Data in this exercise:
"""

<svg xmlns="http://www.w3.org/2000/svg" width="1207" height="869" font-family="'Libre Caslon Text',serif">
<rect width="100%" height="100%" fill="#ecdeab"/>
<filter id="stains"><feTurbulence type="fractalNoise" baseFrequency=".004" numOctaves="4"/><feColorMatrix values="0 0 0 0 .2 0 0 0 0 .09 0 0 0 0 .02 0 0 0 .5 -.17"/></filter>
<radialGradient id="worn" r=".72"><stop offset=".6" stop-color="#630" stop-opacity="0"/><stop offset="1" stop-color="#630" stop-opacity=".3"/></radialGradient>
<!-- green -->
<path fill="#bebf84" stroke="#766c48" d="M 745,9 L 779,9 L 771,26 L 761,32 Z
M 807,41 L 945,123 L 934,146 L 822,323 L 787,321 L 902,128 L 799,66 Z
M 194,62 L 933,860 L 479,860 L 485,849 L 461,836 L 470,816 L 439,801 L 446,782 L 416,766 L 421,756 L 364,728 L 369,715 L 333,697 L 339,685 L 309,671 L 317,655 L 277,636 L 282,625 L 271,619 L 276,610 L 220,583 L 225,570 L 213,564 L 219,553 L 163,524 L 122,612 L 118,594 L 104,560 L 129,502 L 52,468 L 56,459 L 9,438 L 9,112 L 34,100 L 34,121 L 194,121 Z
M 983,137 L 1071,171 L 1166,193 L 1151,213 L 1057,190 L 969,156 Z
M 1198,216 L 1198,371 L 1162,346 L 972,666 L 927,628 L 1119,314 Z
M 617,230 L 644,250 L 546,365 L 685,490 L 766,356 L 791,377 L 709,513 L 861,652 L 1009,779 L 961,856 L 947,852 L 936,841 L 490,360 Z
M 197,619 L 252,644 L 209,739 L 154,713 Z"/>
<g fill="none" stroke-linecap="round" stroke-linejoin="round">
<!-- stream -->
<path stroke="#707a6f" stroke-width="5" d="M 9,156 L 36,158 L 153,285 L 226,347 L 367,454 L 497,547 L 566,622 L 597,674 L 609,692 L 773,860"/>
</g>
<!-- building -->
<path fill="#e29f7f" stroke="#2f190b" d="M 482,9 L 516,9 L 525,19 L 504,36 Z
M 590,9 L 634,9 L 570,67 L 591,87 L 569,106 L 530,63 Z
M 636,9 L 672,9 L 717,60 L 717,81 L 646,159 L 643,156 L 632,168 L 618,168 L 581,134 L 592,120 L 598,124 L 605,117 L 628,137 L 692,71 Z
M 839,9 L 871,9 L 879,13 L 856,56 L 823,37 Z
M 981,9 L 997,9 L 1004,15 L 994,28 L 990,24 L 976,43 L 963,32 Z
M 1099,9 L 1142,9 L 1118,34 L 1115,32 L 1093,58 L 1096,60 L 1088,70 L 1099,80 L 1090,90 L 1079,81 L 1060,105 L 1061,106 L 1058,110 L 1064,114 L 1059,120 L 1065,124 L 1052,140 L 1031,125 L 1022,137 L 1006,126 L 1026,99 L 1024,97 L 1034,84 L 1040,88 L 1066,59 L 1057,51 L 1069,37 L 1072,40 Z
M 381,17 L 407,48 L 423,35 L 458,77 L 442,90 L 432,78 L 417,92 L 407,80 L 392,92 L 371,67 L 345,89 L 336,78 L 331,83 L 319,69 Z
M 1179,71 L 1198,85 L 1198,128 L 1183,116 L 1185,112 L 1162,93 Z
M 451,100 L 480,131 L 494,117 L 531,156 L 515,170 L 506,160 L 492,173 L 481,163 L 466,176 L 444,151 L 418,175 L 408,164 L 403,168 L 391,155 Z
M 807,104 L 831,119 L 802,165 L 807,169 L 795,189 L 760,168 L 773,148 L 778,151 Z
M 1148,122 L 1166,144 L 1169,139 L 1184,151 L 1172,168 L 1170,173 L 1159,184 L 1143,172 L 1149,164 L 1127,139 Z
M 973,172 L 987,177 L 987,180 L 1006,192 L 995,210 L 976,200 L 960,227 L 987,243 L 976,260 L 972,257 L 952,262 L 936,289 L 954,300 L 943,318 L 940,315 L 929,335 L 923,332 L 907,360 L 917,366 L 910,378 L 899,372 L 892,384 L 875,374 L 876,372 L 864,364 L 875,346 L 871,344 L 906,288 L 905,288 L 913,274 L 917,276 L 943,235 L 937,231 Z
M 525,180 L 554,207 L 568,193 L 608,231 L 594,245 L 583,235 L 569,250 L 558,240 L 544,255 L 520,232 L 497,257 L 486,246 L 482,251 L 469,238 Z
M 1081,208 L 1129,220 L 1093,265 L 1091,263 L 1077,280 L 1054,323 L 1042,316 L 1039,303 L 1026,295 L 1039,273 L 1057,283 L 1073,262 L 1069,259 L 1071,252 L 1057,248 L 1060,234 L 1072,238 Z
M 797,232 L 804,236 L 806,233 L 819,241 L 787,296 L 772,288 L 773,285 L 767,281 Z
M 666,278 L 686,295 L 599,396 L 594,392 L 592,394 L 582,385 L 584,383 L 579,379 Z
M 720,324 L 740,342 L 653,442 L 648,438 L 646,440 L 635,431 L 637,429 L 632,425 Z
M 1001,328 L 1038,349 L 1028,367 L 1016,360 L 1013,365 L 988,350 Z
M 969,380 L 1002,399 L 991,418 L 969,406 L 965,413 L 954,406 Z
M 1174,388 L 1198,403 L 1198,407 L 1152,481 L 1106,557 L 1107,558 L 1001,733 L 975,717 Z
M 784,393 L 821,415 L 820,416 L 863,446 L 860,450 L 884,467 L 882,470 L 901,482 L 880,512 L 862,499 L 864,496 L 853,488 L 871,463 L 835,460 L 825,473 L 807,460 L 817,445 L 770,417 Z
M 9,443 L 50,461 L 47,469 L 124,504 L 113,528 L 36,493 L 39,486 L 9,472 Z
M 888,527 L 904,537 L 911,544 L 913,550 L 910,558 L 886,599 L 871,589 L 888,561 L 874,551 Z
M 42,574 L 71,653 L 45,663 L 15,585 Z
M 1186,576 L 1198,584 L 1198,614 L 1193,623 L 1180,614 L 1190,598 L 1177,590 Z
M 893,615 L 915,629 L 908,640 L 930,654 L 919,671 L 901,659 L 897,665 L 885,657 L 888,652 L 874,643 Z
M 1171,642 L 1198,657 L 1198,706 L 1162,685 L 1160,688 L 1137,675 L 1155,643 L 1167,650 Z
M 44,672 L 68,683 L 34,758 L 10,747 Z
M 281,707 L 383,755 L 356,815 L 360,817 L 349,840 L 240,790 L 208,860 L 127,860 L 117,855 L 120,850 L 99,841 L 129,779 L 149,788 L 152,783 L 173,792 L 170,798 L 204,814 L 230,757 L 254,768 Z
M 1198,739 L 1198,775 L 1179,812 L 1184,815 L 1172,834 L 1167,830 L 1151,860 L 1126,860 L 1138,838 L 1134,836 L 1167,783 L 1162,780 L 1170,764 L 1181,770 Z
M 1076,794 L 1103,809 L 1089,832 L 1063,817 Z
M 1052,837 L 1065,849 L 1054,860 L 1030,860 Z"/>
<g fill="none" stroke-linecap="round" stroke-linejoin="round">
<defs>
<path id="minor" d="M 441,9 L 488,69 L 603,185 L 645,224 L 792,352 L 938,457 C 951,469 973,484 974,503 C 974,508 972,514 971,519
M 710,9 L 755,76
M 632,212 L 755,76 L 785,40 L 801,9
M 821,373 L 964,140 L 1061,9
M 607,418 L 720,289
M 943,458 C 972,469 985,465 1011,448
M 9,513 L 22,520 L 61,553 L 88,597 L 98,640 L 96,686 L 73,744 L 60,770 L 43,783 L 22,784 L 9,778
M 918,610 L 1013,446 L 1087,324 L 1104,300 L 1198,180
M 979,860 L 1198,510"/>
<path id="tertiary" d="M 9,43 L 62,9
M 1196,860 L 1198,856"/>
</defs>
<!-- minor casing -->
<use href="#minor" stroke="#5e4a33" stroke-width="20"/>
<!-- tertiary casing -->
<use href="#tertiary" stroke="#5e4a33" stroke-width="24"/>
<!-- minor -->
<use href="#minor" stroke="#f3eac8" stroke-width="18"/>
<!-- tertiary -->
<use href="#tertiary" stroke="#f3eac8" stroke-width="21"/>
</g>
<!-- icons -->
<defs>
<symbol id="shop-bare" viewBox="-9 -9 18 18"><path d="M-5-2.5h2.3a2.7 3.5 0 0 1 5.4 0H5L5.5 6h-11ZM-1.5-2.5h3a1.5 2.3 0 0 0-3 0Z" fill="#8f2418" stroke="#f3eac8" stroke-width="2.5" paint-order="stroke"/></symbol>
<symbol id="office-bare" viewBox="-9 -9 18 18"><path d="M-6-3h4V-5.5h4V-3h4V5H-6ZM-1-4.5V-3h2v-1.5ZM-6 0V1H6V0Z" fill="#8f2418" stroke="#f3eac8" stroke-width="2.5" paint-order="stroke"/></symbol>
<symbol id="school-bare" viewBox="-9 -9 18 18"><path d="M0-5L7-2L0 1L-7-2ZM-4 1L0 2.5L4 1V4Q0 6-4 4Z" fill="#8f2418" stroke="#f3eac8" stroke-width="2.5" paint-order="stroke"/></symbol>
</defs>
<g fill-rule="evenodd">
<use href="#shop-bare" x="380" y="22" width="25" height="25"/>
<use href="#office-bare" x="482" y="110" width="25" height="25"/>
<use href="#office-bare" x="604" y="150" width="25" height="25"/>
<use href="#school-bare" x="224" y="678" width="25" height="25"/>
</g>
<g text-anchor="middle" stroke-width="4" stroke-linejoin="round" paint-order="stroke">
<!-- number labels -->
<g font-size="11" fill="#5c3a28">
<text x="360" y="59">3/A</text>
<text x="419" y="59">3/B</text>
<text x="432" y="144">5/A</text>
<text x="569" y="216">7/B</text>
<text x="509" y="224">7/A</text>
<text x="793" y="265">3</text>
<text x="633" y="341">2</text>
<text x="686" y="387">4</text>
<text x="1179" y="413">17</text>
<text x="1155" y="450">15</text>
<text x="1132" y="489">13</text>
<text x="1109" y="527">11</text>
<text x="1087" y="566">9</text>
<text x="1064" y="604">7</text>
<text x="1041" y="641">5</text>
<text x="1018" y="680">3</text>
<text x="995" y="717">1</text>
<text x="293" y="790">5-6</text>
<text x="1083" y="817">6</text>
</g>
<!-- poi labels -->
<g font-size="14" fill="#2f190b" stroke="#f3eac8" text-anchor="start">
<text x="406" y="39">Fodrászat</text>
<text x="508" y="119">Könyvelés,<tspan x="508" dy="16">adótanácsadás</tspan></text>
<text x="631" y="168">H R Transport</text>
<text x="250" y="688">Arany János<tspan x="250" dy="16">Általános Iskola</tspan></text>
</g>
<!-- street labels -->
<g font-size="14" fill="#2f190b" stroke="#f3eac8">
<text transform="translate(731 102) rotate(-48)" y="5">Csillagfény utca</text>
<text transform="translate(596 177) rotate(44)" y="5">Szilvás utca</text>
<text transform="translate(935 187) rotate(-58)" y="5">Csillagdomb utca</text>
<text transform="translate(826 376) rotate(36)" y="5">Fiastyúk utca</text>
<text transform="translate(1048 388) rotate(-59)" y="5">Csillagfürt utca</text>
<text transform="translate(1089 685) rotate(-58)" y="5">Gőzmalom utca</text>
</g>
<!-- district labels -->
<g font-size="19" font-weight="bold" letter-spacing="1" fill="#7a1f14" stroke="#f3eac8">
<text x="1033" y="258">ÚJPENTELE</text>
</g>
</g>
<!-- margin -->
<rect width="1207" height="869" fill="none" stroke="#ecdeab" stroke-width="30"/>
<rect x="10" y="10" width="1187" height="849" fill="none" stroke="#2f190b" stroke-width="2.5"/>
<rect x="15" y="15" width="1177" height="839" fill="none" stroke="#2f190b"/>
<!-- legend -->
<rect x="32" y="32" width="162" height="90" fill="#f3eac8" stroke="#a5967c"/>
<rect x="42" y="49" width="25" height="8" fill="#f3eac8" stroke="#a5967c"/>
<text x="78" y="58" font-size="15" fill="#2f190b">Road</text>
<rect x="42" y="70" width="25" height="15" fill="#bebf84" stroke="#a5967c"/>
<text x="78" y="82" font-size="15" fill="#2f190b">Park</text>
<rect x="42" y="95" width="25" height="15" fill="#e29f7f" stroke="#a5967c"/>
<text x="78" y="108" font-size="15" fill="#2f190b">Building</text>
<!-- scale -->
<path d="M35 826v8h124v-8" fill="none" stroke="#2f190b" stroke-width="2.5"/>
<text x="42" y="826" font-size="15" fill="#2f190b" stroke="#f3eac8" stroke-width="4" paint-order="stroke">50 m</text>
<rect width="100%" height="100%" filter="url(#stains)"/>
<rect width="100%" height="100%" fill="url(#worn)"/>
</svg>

"""

Find out how many lines in the data above hold the word "utca". Write only the number.

6